English Language & Usage Asked on March 31, 2021
I am trying to write a two-word phrase. The second word is "reputation." The first word is a modifier; it will signal that a reputation is getting worse. "Worsening reputation" fits this description — but it seems clunky and unidiomatic to me. Is there a better alternative?
"Declining reputation" came to mind, but I am not sure that it’s appropriate. A reputation can be in decline, but can it be declining? Perhaps it’s fine; I am not sure.
"Decreasing reputation" is not appropriate here. I wouldn’t write "increasing reputation" to suggest that someone’s reputation is getting better (though I might consider it if I wanted to suggest that someone was becoming better-known).

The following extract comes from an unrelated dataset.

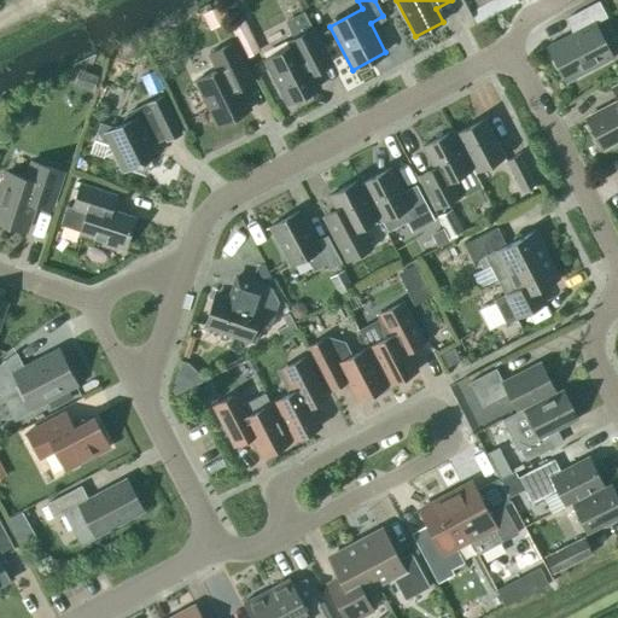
[(593,25),(607,18),(599,3),(571,17),(578,33),(549,48),(566,81),(610,58),(593,25)]
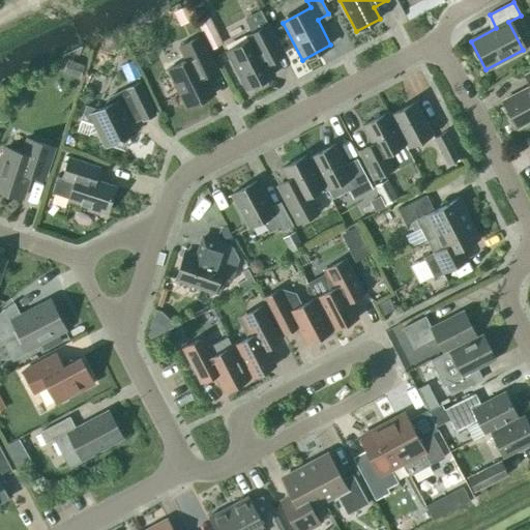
[(188,5),(180,9),(186,23),(196,19),(188,5)]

"Deteriorating reputation" might make sense, but "deteriorating" is just too many syllables.
Let's start with the relevant verb:
decline = to gradually become less, worse, or lower
A declining reputation is thus one that is gradually becoming less, worse or lower. It is a reputation that is in the state of decline.
I imagine some of your difficulty comes from the feeling that a reputation is as it is at the instant you think of it; that it has an instantaneous state that is not declining, increasing, changing or any other similar condition. This is akin to the issue faced by the first people (Newton, Leibnitz and others) who developed the differential calculus. They had the problem of describing the rate of change of things and laboured hard over how to do that when any instantaneous measurement only gave then one value of the thing rather than a rate of change. But the solution is that even over a tiny instant a definition of rate of change is possible.
I therefore believe that reputation may be in a state of declining at any time.